A network meta-analysis of KarXT and commonly used pharmacological interventions for schizophrenia

Abstract

Background

Dopaminergic antipsychotics for schizophrenia have modest effects on symptoms and can cause important side effects. KarXT is an investigational drug for schizophrenia with a novel mechanism targeting muscarinic receptors that may limit these side effects.

Methods

We conducted a systematic review and Bayesian random-effects network meta-analyses of short-term RCTs (3–8 weeks) that enrolled adults with schizophrenia. We compared KarXT to aripiprazole, risperidone, and olanzapine. We sought evidence for symptoms (Positive and Negative Symptoms Scale [PANSS]), weight gain, and all-cause discontinuation.

Results

We included 33 trials with 7193 participants. For total, positive, and negative symptoms, KarXT and the three antipsychotics were significantly more efficacious than placebo (mean difference [MD] vs placebo range for total symptoms: −10.67 to −8.05; positive symptoms: −3.46 to −2.53; negative symptoms: −1.99 to −1.44) but not significantly different from each other. KarXT was ranked as least likely to lead to weight gain. This was significant versus risperidone (−2.06 kg; 95 % CrI: −3.28, −0.87) and olanzapine (−2.86 kg; 95 % CrI: −3.97, −1.82). However, KarXT was ranked highest for all-cause discontinuation.

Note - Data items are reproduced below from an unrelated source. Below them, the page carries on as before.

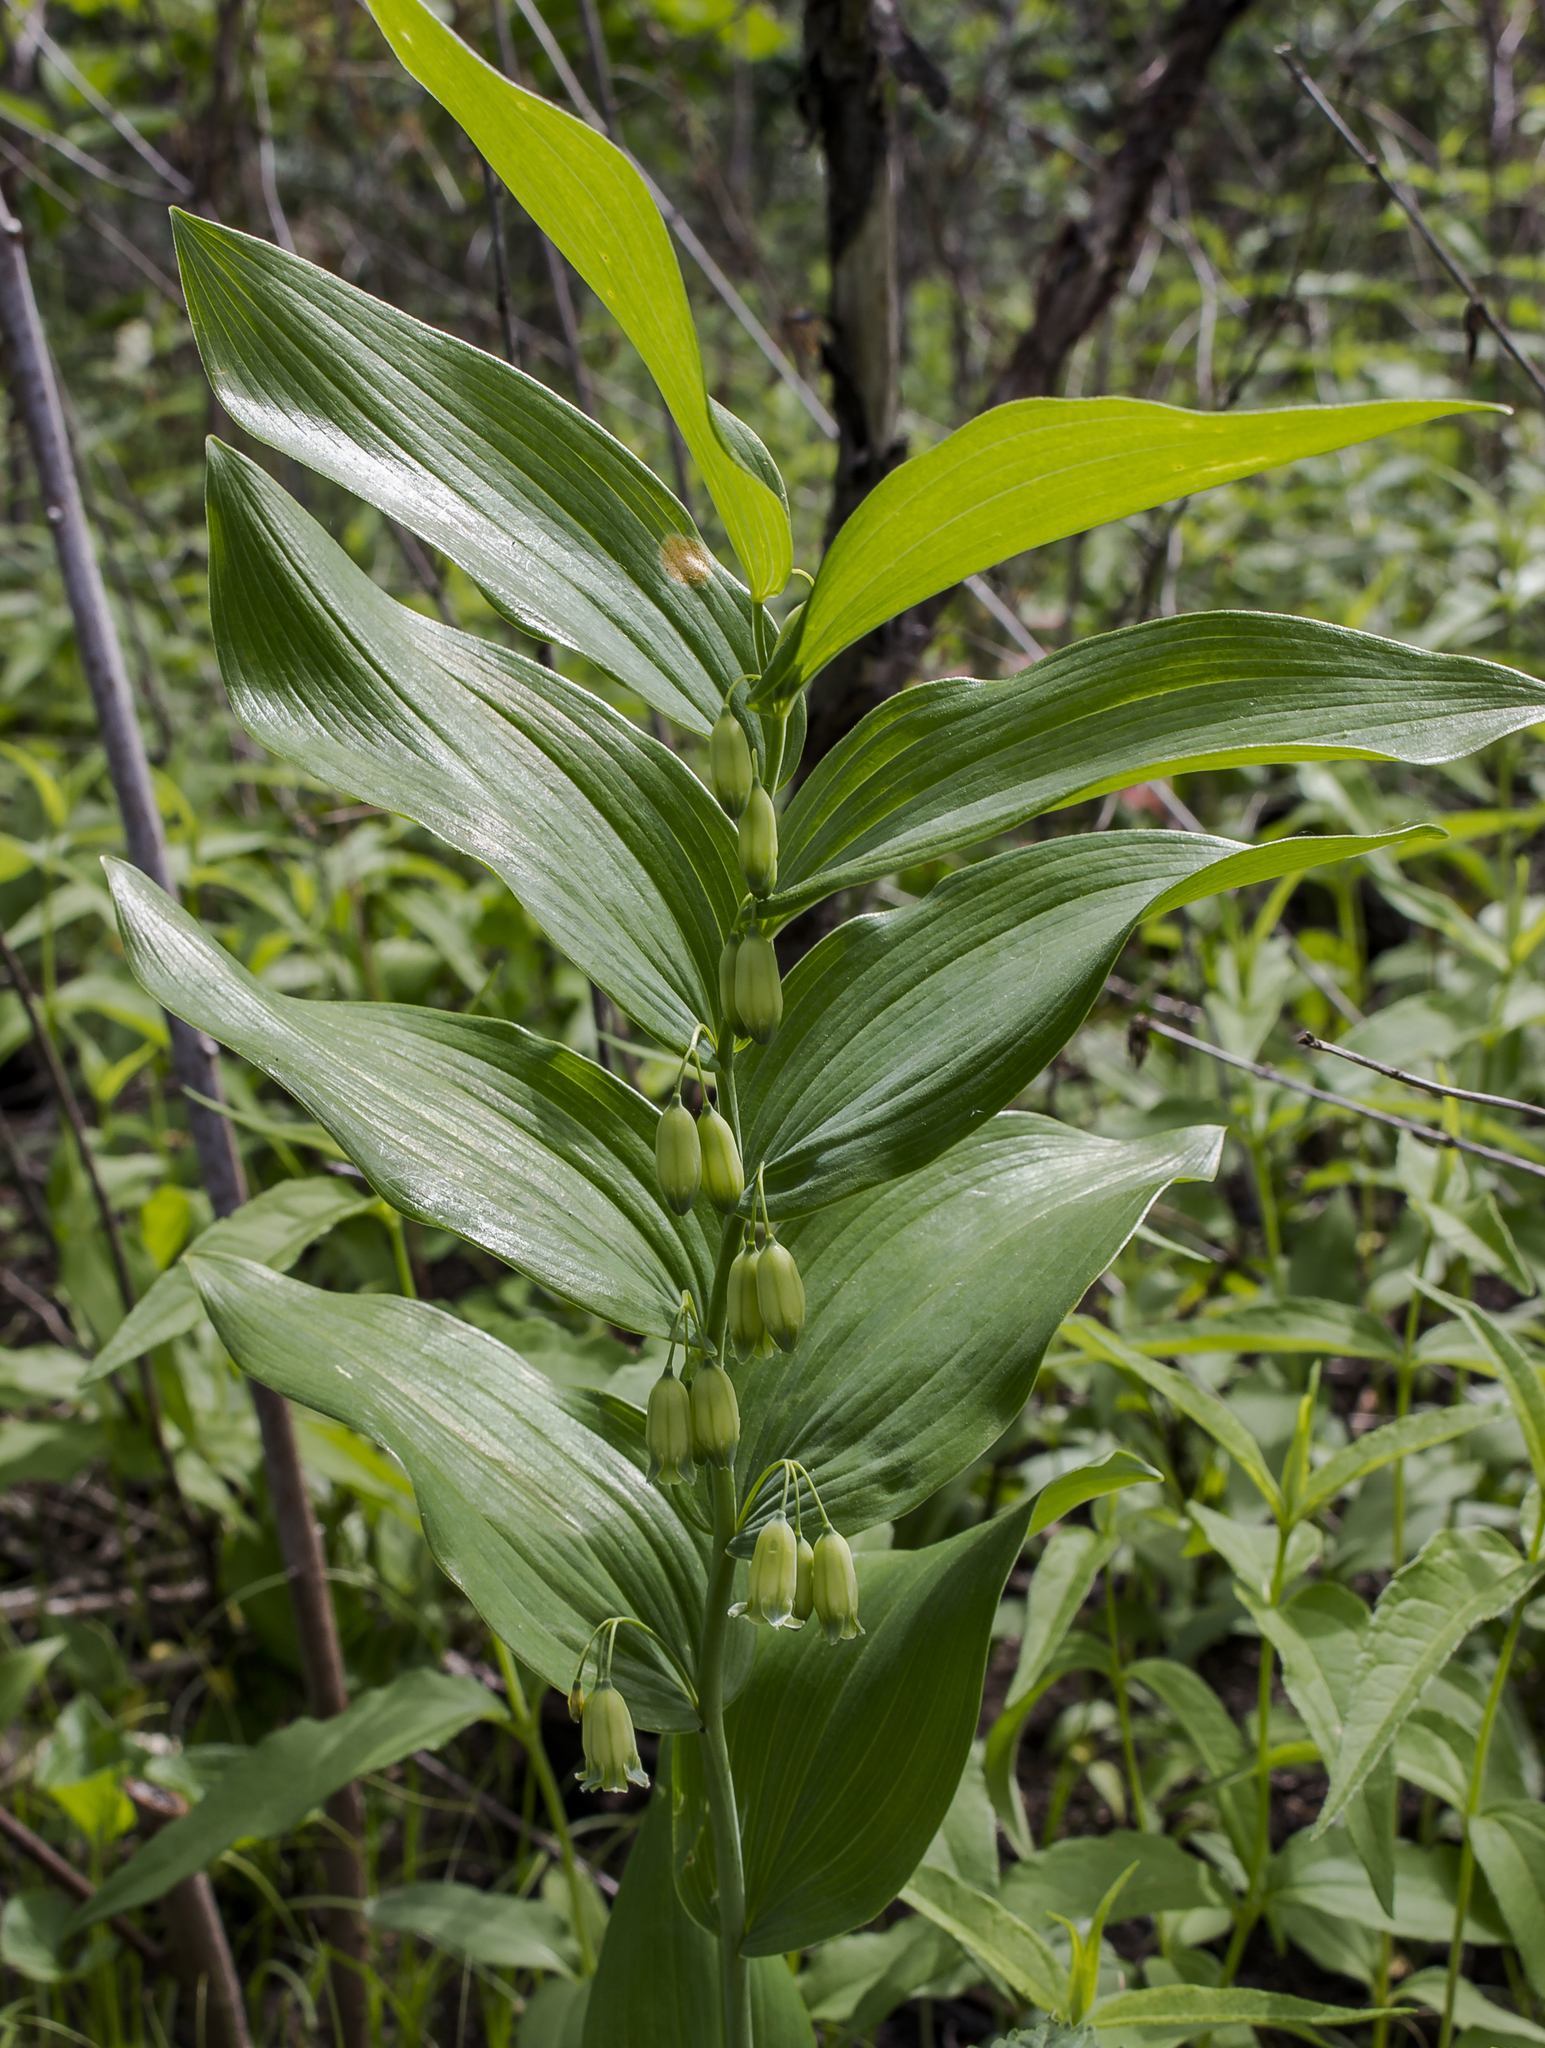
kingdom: Plantae
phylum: Tracheophyta
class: Liliopsida
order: Asparagales
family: Asparagaceae
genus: Polygonatum
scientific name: Polygonatum biflorum
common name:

This was significant versus risperidone (RR: 0.64; 95 % CrI: 0.46, 0.89) and olanzapine (RR: 0.6; 95 % CrI: 0.44, 0.83).

Conclusions

KarXT and commonly used antipsychotics were more efficacious than placebo at reducing symptoms, but there were no clear differences in short-term efficacy among the active interventions. KarXT was less likely to cause weight gain, an important outcome for those with schizophrenia; short-term data do not permit evaluation of the risk for tardive dyskinesia. Long-term data are needed.